Carlos Ghosn afirma ser vítima de conspiração e traição da Nissan
Brasileiro concedeu primeira entrevista desde sua prisão em novembro passado. Ele está detido por acusações de fraude e sonegação.
Por G1
Carlos Ghosn diz que foi vítima de conspiração e traição
Carlos Ghosn afirmou ser vítima de uma conspiração que levou à sua prisão e negou ser culpado. Em sua primeira entrevista desde que foi detido, em novembro passado, o brasileiro disse ao jornal "Nikkei" nesta quarta-feira (30) que as acusações foram "plantadas" contra ele por diretores da Nissan e que houve traição.

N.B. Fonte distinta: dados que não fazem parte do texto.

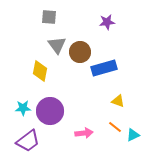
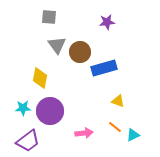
yellow diamond: moved 7 px down
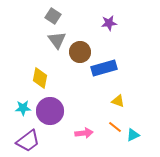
gray square: moved 4 px right, 1 px up; rotated 28 degrees clockwise
purple star: moved 2 px right, 1 px down
gray triangle: moved 5 px up
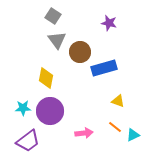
purple star: rotated 21 degrees clockwise
yellow diamond: moved 6 px right
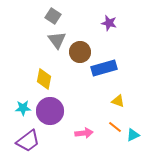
yellow diamond: moved 2 px left, 1 px down
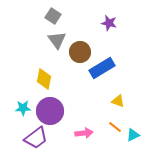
blue rectangle: moved 2 px left; rotated 15 degrees counterclockwise
purple trapezoid: moved 8 px right, 3 px up
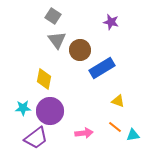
purple star: moved 2 px right, 1 px up
brown circle: moved 2 px up
cyan triangle: rotated 16 degrees clockwise
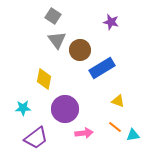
purple circle: moved 15 px right, 2 px up
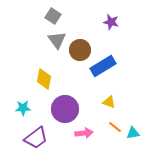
blue rectangle: moved 1 px right, 2 px up
yellow triangle: moved 9 px left, 1 px down
cyan triangle: moved 2 px up
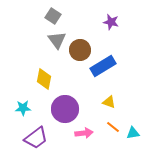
orange line: moved 2 px left
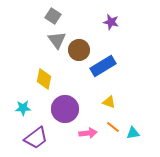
brown circle: moved 1 px left
pink arrow: moved 4 px right
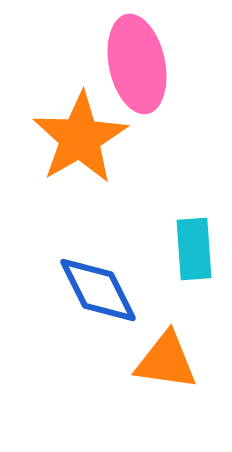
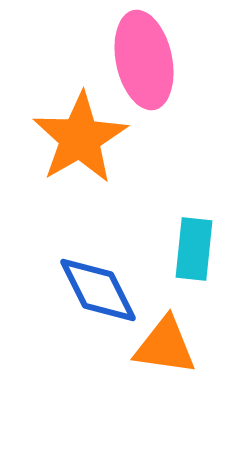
pink ellipse: moved 7 px right, 4 px up
cyan rectangle: rotated 10 degrees clockwise
orange triangle: moved 1 px left, 15 px up
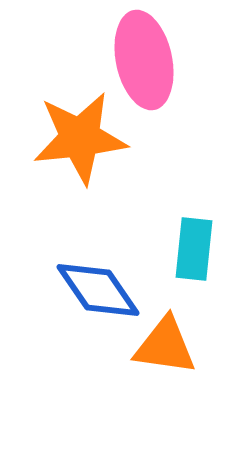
orange star: rotated 24 degrees clockwise
blue diamond: rotated 8 degrees counterclockwise
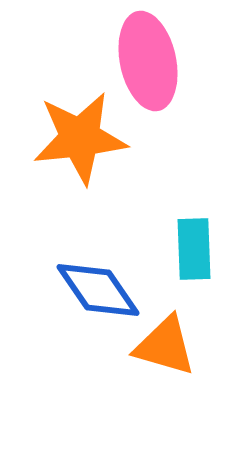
pink ellipse: moved 4 px right, 1 px down
cyan rectangle: rotated 8 degrees counterclockwise
orange triangle: rotated 8 degrees clockwise
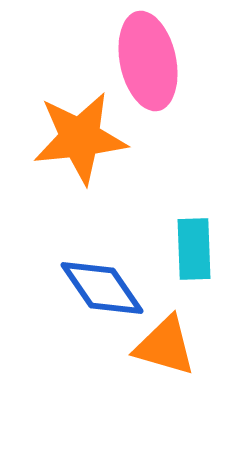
blue diamond: moved 4 px right, 2 px up
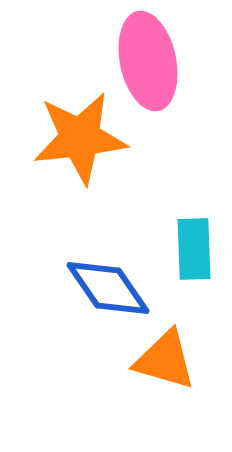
blue diamond: moved 6 px right
orange triangle: moved 14 px down
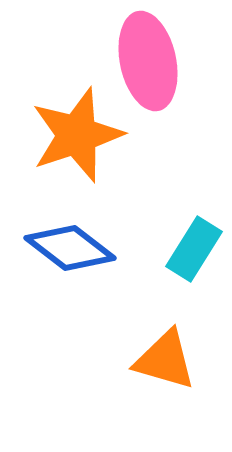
orange star: moved 3 px left, 3 px up; rotated 12 degrees counterclockwise
cyan rectangle: rotated 34 degrees clockwise
blue diamond: moved 38 px left, 40 px up; rotated 18 degrees counterclockwise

A entrevista durou cerca de 20 minutos e foi concedida dentro do centro de detenção de Tóquio, onde o ex-presidente da aliança Renault-Nissan-Mitsubishi aguarda julgamento.
De acordo com Ghosn, executivos da Nissan que eram contra uma maior integração com a Renault foram os responsáveis pelo complô. O ex-presidente do conselho da montadora planejava aprofundar as relações dentro da aliança, da qual foi o idealizador. Rumores de uma possível fusão existiam desde o início do ano passado.
Ghosn disse que discutiu planos para integrar as companhias com o presidente-executivo da Nissan, Hiroto Saikawa, em setembro, dois meses antes de ser preso.
Na entrevista, o brasileiro alegou que queria incluir o presidente-executivo da Mitsubishi Motors, Osamu Masuko, nas negociações, mas Saikawa não concordou.
A Nissan não irá comentar as afirmações feitas por Ghosn nesta quarta, informou a agência Reuters. Em declarações passadas, Saikawa já havia rejeitado a ideia de que tenha havido um "golpe" contra Ghosn.
Na entrevista ao jornal japonês, Ghosn também negou que tenha sido "linha dura" no comando da aliança.
"As pessoas traduzem uma liderança forte como uma ditadura para distorcer a realidade. Seu objetivo é se livrar de mim", disse Ghosn.
Fraudes fiscais
Considerado até então um executivo "superstar" do setor automotivo, Ghosn é acusado de violações e fraudes fiscais envolvendo a Nissan, bem como do uso de recursos da empresa para benefícios particulares e para cobrir prejuízos em investimentos pessoais.
Não há previsão de que ele deixe a prisão. O brasileiro teve diversos pedidos de liberdade sob pagamento de fiança negados, o mais recente no dia 22 de janeiro.
Na semana passada, Ghosn renunciou à presidência da Renault, perdendo o último cargo que ainda detinha dentro de montadoras.
Ele já tinha afirmado anteriormente que é inocente e que agia com aprovação da diretoria da empresa.